PaulMcInnis / JobFunnel

Scrape job websites into a single spreadsheet with no duplicates.
MIT License
1.85k stars 215 forks source link

This setup won't work for the urls which have prefix as domain (like Indeed for New Zealand) #60

Closed riyaagrahari closed 4 years ago

riyaagrahari commented 4 years ago

Issue Template

Description

If I need to search for jobs in New-Zealand, it won't work because url formation always adds domain as prefix.

URL formation is developed in indeed.py It will be great if it provides support for URLs which have domain in prefix.

markkvdb commented 4 years ago

JobFunnel does not support countries other than Canada and the US at the moment. It might work by accident but most likely not. Adding more countries has one of the highest priorities but it has proved to be time-consuming work. The problem is that every country has its little problems.

riyaagrahari commented 4 years ago

JobFunnel does not support countries other than Canada and the US at the moment. It might work by accident but most likely not. Adding more countries has one of the highest priorities but it has proved to be time-consuming work. The problem is that every country has its little problems.

For now there are three files for scraping indeed.py, glassdoor.py, monster.py. What if we add an additional file which checks for url formed by adding domain name as prefix. It will check for the files and whichever url hits will get the scrape result

markkvdb commented 4 years ago

Good suggestion. I have been thinking for a while what would be the best way to support more countries since it seems that all countries need small specialisations (especially non-English speaking countries). Therefore, I was thinking of adding support for other countries one-by-one. One of the adaptions is indeed the base url.

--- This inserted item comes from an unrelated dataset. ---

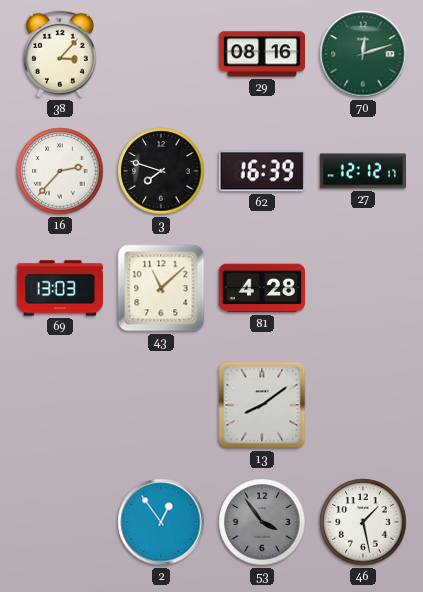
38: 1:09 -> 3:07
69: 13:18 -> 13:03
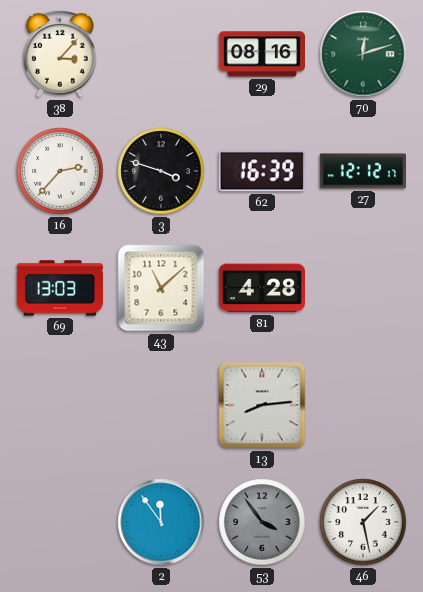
3: 7:48 -> 3:48
13: 8:09 -> 8:14
2: 12:54 -> 11:54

I was personally thinking of creating a dictionary with domain names as keys and the base urls as the values.

Your suggested approach might work for New Zealand but The Netherlands for example does have a completely different URL for monster -- monsterboard.nl instead of monster.nl.

riyaagrahari commented 4 years ago

Yes, this was one of the case scenario for one country. I researched and found the same. We can keep a dictionary of domain name and URL respectively. But it is much time-consuming task. Would really need help for adding this functionality

markkvdb commented 4 years ago

The problem is not so much to add a dictionary with URLS for the supported domains but rather all the nitty-gritty changes necessary to support different countries. It requires a systematic review of all facets of the scraper. This would allow to see similarities between all domains and see specific difference. With this, we could adapt the code base to add these other domains in an as-abstract-as-possible manner.

In short, this is probably the hardest functionality to add to JobFunnel but it could be a lot of fun to work on it together with a few contributors. We must however decide on how we want to approach this. If you'd ask me, I would go for a "theoretical" analysis first before even starting on changing code.